AUFGABEN ZUR ÜBUNG =>
1) Nenne die Funktion, die Regina Knape laut dem Text über den VBE-Bundesvorstand und die Lage an Schulen innehat.
2) Schreibe eine Fortsetzung des Textes über den VBE-Bundesvorstand und die Lage an Schulen, die an seinen letzten Satz anschließt.

VORLIEGENDER TEXT =>
※

Der VBE-Bundesvorstand führte ihm zufolge eine konstruktive Diskussion, in der insbesondere die Motivation der Lehrkräfte deutlich geworden sei. „Wer Lehrkraft werden möchte oder ist, übt den Beruf aus, um Kinder für ihr Leben in der Gesellschaft vorzubereiten und sie auf ihrem Weg zu begleiten. Deshalb darf der Blick in das Klassenzimmer nicht verengt werden auf das Messen, Vergleichen und Erbringen von Quoten.“

Der VBE-Chef erläutert: „Das einzelne Kind und seine spezifischen und individuellen Stärken und Schwächen sind für uns entscheidend. Wir als Lehrkräfte geben Kindern eine Stimme – als Profis für die Bildung. Wir melden uns deswegen – fern aller Kampagnen, Bündnisse und Studien – heute zu Wort!“ Denn: „Jeden Tag kommen neue Ergebnisse, die das Lehren und Lernen in Schule beleuchten. Es hilft aber nicht, noch mehr der gleichen Erkenntnisse zu produzieren. Vielmehr braucht es ausreichend Zeit und Ressourcen, um ins Lernen zu kommen.“

Mitglieder des Bundesvorstandes hätten eindrücklich aus ihrem Alltag berichtet, in dem sie mit Jugendlichen arbeiten, die verhaltensauffällig sind, teilweise Straftaten begehen, depressiv oder aggressiv werden, psychische und psychiatrische Störungen entwickeln und orientierungslos sind. Andere wissen zu berichten, wie unterschiedlich die Lebensrealitäten von Kindern und Erwachsenen sind und was es mit der Jugend macht, in Zeiten multipler Krisen aufzuwachsen.

Das zeigt auch eine aktuelle Umfrage des Bayerischen Philologenverbands (bpv) unter Mitgliedern, die eine Zunahme der Gewalt an Schulen dokumentiert (der Philologenverband Niedersachsen hatte unlängst eine ähnliche Umfrage durchgeführt, News4teachers berichtete). „Es ist momentan aktueller denn je, denn Corona hat in der Schülerschaft einiges verändert. Bei vielen ist die Zündschnur kürzer geworden“, berichtet Regina Knape, Leiterin des Sachgebiets Schulpsychologie im bpv. Die Frustrationstoleranz und die Fähigkeit, mit negativen Erlebnissen umzugehen, sei bei Kindern und Jugendlichen stark gesunken.

※

BEREITGESTELLTE DATEN =>
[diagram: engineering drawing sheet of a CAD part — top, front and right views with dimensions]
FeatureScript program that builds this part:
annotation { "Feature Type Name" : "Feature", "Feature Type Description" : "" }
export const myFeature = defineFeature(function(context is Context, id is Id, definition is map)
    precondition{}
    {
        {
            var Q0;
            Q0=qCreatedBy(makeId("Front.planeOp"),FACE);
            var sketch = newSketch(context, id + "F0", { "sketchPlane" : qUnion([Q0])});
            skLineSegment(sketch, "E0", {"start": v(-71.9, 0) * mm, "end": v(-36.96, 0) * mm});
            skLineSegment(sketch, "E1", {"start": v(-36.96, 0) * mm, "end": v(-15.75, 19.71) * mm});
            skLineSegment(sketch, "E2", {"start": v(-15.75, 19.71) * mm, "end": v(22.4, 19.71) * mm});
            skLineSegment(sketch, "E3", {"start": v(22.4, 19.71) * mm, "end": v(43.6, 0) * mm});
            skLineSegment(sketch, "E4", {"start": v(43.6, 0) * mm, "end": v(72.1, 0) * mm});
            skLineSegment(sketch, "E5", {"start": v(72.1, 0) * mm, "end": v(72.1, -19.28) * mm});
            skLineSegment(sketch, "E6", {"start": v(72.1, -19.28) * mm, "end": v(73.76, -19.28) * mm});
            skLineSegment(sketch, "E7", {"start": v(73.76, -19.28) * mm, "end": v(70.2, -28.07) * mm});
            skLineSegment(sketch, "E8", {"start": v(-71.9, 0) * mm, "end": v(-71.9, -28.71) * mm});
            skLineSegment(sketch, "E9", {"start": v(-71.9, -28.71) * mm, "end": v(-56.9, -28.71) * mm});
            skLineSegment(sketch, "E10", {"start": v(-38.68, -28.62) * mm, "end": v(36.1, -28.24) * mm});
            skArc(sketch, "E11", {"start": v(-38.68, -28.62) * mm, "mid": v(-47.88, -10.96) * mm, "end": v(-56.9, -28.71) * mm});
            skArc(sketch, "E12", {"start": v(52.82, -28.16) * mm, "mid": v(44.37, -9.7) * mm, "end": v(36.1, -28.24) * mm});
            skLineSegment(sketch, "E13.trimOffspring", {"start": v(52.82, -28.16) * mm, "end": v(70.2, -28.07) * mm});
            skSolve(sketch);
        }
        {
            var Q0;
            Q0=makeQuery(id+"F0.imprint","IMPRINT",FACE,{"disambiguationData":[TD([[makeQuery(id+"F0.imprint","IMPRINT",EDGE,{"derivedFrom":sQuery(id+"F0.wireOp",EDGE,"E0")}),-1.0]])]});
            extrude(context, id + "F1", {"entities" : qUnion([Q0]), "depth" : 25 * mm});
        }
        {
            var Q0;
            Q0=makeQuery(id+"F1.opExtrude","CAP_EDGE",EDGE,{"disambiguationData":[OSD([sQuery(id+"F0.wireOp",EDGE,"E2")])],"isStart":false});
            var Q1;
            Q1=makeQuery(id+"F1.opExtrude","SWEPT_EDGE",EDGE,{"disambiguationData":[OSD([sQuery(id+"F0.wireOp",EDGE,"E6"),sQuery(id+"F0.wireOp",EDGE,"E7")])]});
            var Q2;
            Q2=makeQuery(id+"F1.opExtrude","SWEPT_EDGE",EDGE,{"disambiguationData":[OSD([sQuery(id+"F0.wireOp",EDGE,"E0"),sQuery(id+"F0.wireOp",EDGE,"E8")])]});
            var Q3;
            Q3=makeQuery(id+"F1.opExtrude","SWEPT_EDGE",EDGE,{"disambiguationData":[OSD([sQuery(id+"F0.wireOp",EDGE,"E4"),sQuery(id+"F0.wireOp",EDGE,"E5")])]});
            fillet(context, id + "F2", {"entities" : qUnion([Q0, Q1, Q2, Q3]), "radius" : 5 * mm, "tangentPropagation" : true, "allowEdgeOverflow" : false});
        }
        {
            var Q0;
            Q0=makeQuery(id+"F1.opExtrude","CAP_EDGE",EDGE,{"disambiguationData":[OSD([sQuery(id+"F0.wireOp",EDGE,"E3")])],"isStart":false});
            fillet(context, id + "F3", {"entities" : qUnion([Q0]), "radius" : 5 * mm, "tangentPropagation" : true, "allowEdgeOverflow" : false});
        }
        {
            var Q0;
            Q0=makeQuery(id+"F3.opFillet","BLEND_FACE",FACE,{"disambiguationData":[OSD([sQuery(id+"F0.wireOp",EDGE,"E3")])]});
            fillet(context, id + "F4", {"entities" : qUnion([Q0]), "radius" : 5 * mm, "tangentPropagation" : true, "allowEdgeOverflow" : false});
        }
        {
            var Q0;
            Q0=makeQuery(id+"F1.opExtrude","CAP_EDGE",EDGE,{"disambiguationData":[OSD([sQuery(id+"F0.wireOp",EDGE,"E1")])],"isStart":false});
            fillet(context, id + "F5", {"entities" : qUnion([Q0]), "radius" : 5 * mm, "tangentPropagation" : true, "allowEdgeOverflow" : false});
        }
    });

※

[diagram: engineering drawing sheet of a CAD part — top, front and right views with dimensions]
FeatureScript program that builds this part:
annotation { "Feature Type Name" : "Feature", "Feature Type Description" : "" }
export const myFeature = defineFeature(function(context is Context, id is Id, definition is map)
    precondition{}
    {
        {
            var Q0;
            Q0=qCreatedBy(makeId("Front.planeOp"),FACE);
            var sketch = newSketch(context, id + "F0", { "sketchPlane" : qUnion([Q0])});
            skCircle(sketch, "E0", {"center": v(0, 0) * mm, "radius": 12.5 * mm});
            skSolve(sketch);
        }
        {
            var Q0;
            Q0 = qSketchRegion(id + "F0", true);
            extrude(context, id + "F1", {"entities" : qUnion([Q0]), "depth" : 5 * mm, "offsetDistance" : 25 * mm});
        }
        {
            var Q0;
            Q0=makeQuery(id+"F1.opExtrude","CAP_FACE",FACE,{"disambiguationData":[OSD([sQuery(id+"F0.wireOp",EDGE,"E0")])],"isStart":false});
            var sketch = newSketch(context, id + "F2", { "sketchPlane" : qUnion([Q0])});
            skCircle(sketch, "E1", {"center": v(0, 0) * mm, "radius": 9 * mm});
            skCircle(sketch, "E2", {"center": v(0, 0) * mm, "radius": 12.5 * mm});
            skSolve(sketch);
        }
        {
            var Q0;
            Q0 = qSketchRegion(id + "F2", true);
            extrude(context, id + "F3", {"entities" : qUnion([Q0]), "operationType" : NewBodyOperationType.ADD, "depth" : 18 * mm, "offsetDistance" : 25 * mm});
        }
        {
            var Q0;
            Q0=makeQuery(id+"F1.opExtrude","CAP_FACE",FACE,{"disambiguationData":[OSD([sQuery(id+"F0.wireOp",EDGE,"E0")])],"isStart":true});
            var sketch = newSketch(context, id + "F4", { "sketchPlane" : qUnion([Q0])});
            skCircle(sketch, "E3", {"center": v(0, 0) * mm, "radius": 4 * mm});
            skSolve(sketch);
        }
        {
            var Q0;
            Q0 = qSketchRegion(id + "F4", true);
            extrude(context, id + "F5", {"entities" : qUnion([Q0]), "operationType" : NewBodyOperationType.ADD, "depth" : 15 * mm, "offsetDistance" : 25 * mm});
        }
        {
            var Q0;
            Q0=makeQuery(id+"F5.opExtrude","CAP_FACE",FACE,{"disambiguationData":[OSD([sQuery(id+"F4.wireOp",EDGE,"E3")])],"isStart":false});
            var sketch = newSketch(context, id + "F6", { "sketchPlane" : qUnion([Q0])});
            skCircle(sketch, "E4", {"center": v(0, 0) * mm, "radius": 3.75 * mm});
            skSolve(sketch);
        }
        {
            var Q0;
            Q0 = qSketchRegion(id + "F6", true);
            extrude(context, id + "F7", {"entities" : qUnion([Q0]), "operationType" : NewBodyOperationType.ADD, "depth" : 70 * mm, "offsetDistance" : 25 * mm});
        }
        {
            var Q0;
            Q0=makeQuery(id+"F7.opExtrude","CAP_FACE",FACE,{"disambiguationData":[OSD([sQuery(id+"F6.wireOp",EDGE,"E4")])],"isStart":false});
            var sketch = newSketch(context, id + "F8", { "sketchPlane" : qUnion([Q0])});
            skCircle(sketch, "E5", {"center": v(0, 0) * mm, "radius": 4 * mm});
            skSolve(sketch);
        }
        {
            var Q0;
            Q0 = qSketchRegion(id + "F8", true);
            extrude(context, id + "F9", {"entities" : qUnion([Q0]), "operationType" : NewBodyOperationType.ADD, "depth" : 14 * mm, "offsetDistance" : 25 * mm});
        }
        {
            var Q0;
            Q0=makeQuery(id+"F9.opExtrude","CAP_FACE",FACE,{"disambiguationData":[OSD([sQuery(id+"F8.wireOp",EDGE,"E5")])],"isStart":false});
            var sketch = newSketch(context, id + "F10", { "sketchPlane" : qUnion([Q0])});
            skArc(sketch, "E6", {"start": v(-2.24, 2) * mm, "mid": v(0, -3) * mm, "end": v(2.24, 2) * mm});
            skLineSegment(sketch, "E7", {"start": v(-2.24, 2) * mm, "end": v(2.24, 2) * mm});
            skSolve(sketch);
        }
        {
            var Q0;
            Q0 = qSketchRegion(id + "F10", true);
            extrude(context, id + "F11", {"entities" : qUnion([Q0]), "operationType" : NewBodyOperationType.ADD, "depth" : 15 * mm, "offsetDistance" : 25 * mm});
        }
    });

※

ENDGÜLTIGE ANTWORTEN =>
1) Sie leitet das Sachgebiet Schulpsychologie im Bayerischen Philologenverband (bpv).

2)
Das spiegelt sich in den Ergebnissen der Umfrage. Von den rund 3.000 im Februar befragten Lehrkräften an Gymnasien und Berufsoberschulen im Freistaat waren 13 Prozent in den vergangenen fünf Jahren schon einmal selbst von psychischer oder physischer Gewalt betroffen. 21 Prozent der selbst Betroffenen berichten dabei von „häufigen“ (18 Prozent) oder „sehr häufigen“ (3 Prozent) Vorfällen. 37 Prozent der Nicht-Betroffenen haben in den vergangenen fünf Jahren zumindest von Gewaltvorfällen gegenüber Lehrkräften an ihrer Schule erfahren. Angesichts einer zweifellos vorhandenen Dunkelziffer sei davon auszugehen, dass die tatsächlichen Werte höher liegen, heißt es.

Der Blick auf die Art der geschilderten Gewaltanwendung offenbart, dass von Beschimpfungen bis zu sexualisierter Gewalt alle Dimensionen vertreten sind. Beschimpfungen werden dabei mit 76 Prozent am häufigsten genannt. Es folgen Cybermobbing (42 Prozent), Bedrohungen (37 Prozent) und Mobbing (21 Prozent). Nach der Sachbeschädigung mit 20 Prozent werden körperliche und diskriminierende Übergriffe jeweils von 11 Prozent der Befragten genannt. Die Zahlen zeigen, dass es sich in der Mehrzahl um psychische Vorfälle handelt.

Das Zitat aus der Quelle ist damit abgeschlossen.